New Poem: 'American Art'

In this week's New Yorker magazine Louis Menand writes about poetry: Why do people write and read it, and what difference does it make? There's a lot of this going around. If you have been in the literary game for about 40 years like me, you notice there's a lot of self-checking in the media by poets and commentators. At the same time there seems to be as much poetry as I've seen since the 1970s, by which I mean new poetry and public poetry events. People are forever asking themselves, some people I should say, What's poetry got to do with anything? And then they begin talking about the meaning of existence and foundations of culture, fitting in poets from Ancient Rome to Harlem in New York City. The article references Claudia Rankine's recent book Citizen: An American Lyric, in which she writes about race, society, and perception. The book has sold 200,000 copies.

Menand, whose writing I admire, finally comes down to this: "I started out as a poet, too, ... but I got the same painful pleasure out of writing prose---the pleasure of trying to put the right words in the right order. And I took away from my experience with poetry something else. I understood that the reason people write poems is the reason people write. They have something to say."

The following is a new poem, just a day or so old. With my wife and two friends this past Sunday I visited the Addison Gallery of American Art on the campus of Phillips Academy in Andover, Mass.

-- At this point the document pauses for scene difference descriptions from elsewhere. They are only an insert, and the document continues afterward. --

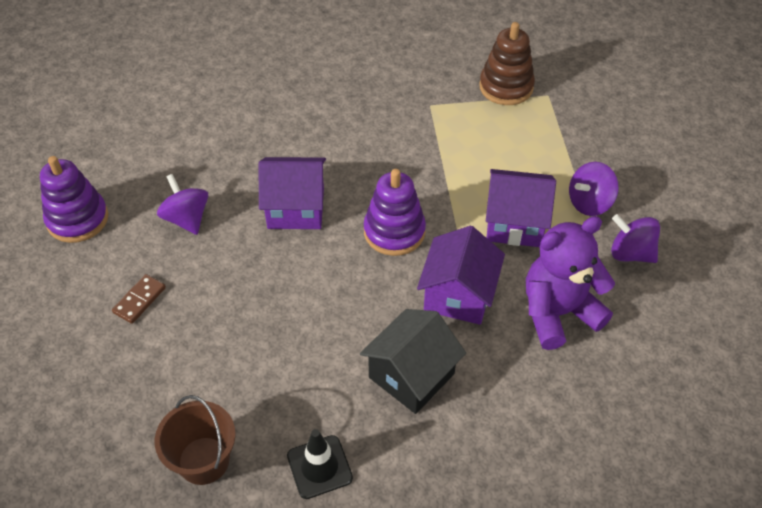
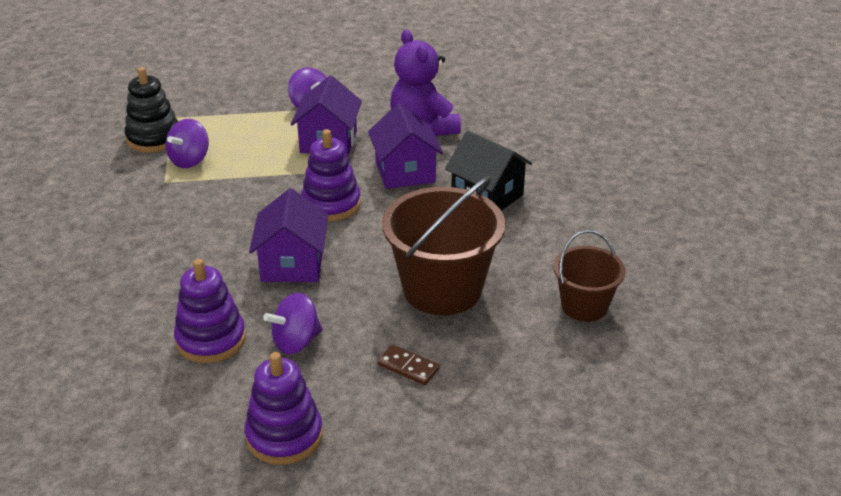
camera: 90 degrees left, 15 degrees down
(199, 163) = (211, 339): none -> purple stacking toy
(246, 328) = (442, 289): none -> brown bucket
(319, 467) = (578, 242): black traffic cone -> none
(458, 295) = (405, 172): purple house -> purple house turned 60 degrees clockwise
(506, 87) = (154, 138): brown stacking toy -> black stacking toy
(630, 253) = (366, 93): purple spinning top -> purple spinning top (190, 160)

Afterwards, I had something to say about what we saw. 

 

American Art

 

We were up to the Addison Gallery in Andover, Mass.,

Enjoying some famous Homer seascapes in the collection,

The black-and-yellow log cabin canvas by alum Frank Stella,

And a small Louise Nevelson with halved stair spindles,

As well as the model ships in the crypt, the lot of them

Like doll houses for men, precise and climate-controlled

In their jumbo cases, craftworks by retired captains,

The mother ships built in East Boston or Newburyport,

Running the lanes from Liverpool to East America

Or down to Venezuela and back through the Antilles—

Before we stepped left into the library of blonde wood

Whose walls held photo-documents of the nation’s

Race war of the mid-twentieth century, pictures by Gordon Parks,

James Karales, Ernest C. Withers, Stephen Shames: a young

John Lewis getting in the way just as he urges we do;

Black men in suits with Allah placards; a pained Reverend King

Waiting to speak at the memorial for four girls murdered

At the bombed 16th St. Baptist Church in Birmingham;

One African American soldier on his way to Vietnam;

And an image of a white woman in a dress outside a diner

Who is scolding a bunch of white men busy tormenting

Human rights defenders sitting in the street, a drama

Photographer Danny Lyon saw only once in those years,

According to his Memories of the Southern Civil Rights Movement.

When the men taunting her said, “Why don’t you marry one?”

She sat on the ground with the volunteer freedom fighters.